El abuelo del minimalismo: Arne Jacobsen.

No es raro ver que un arquitecto diseñe los muebles de sus proyectos, pero hay que reconocer que solo unos cuantos tienen la genialidad de romper esquemas, innovar tanto en la técnica como en la forma y crear un producto no solo increíblemente funcional sino también estéticamente agradable.

Cuando esto se logra estamos ante una pieza única, que posiblemente superará la barrera del tiempo y llegara a convertirse en lo que conocemos como un “clásico” del diseño.

Este es el caso del arquitecto danés Arne Jacobsen, responsable por ser de los primeros en introducir las ideas modernas en Dinamarca. Con un portafolio con proyectos como el Royal Hotel de la SAS; los edificios “Bellavista” en Copenhague y el St. Catherine’s College en Oxford es destacable que, a pesar de su gran desempeño como arquitecto, no sea tan conocido a nivel internacional por sus obras arquitectónicas, como lo es por sus sillas.

Jacobsen inició su formación como albañil antes de matricularse en la carrera de arquitectura en la Real Academia de Artes de Copenhague.

RECORDANDOLO 45 AÑOS DESPUES

RECORDANDOLO 45 AÑOS DESPUES

Su extremada pasión por el detalle, lo llevo a diseñar de manera extensiva sus proyectos, llegando a crear papeles tapices, telas, mobiliario y hasta cubertería para los mismos, como es el caso del Royal Hotel.
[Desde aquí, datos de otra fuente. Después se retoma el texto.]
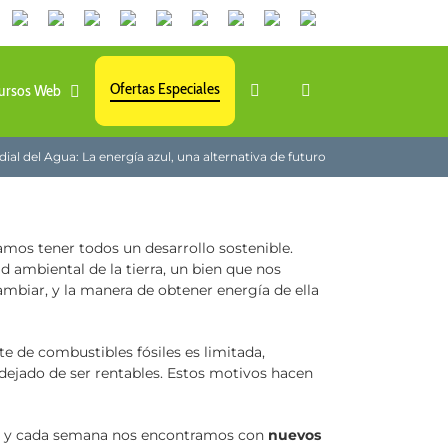
Canales
Linkedin
Youtube
Tiktok
Facebook
Instagram
X
Twitch
Contacto
de
WhatsApp
Ofertas Especiales
ursos Web
ial del Agua: La energía azul, una alternativa de futuro
mos tener todos un desarrollo sostenible.
 ambiental de la tierra, un bien que nos
biar, y la manera de obtener energía de ella
te de combustibles fósiles es limitada,
ejado de ser rentables. Estos motivos hacen
es, y cada semana nos encontramos con
nuevos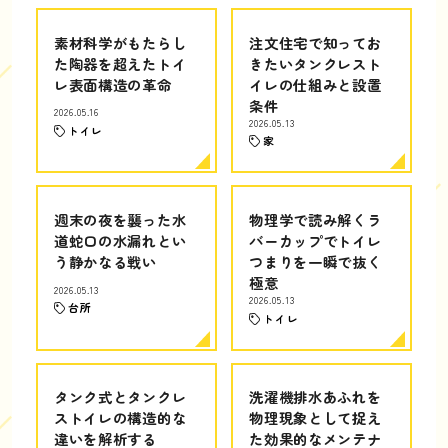
素材科学がもたらし
注文住宅で知ってお
た陶器を超えたトイ
きたいタンクレスト
レ表面構造の革命
イレの仕組みと設置
条件
2026.05.16
2026.05.13
トイレ
家
週末の夜を襲った水
物理学で読み解くラ
道蛇口の水漏れとい
バーカップでトイレ
う静かなる戦い
つまりを一瞬で抜く
極意
2026.05.13
2026.05.13
台所
トイレ
タンク式とタンクレ
洗濯機排水あふれを
ストイレの構造的な
物理現象として捉え
違いを解析する
た効果的なメンテナ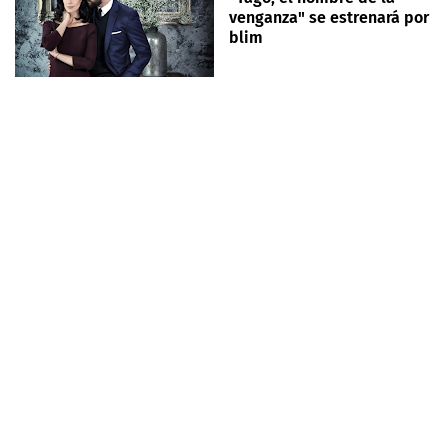
venganza" se estrenará por
blim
Inspirado por los nuevos materiales y sus técnicas, y habiendo sido, como ya mencionamos, entrenado como albañil antes que como arquitecto; e influenciado por diseñadores como Le Corbusier, Gunnar Asplund y Ludwig Mies van der Rohe; Arne Jacobsen logra de alguna manera conjugar su perfeccionismo con un enfoque funcionalista de estética moderna y ligera.

Sus diseños toman forma a partir de bocetos en cartulina que luego modela en yeso, a escala real incluso, y en los que sigue trabajando hasta conseguir la perfección deseada.

Es de este proceso y tras haber visto lo que había hecho Charles Eames con el plywood,  y siguiendo la tradición danesa de moldeado y curvado de madera que Arne Jacobsen da vida para Fritz Hansen a la famosa “Hormiga” (1951-52 ), una silla que toma su nombre de la estrecha cintura de su respaldo y las 3 delgadas patas de tubulares de acero que la sostienen. Moldeada de una sola pieza de madera, apilable, ligera y con la particularidad de poder ser producida en serie.  Es con esta silla (Modelo : 3100) con la que quedaría formalmente inaugurada su fama internacional como diseñador de muebles.

Imagen de la Silla Hormiga

A la misma le siguió en 1955, la silla Modelo 3107, usualmente llamada Serie 7, que se ha convertido en uno de los productos mas vendidos de Dinamarca, y el estandarte de la firma Fritz Hansen, cuya escala de colores y acabados fue posteriormente ampliada por el también arquitecto danés Verner Panton y el pintor Poul Gernes, hasta llegar a la gran variedad que conocemos hoy.

Imagen Silla Serie 7

Al igual que la “Hormiga” es una silla de una sola pieza de madera curvada sostenida por patas de acero y apilable que también podía producirse en serie.

La prensa aclamó a Jacobsen con un “Al fin una silla de Jacobsen con 4 patas y brazos opcionales”.

Aun recuerdo cuando tuve que amueblar mi primer apartamento estudio de 45m2. Mi esposo y yo no dudamos en elegir al silla Serie 7 para nuestro comedor.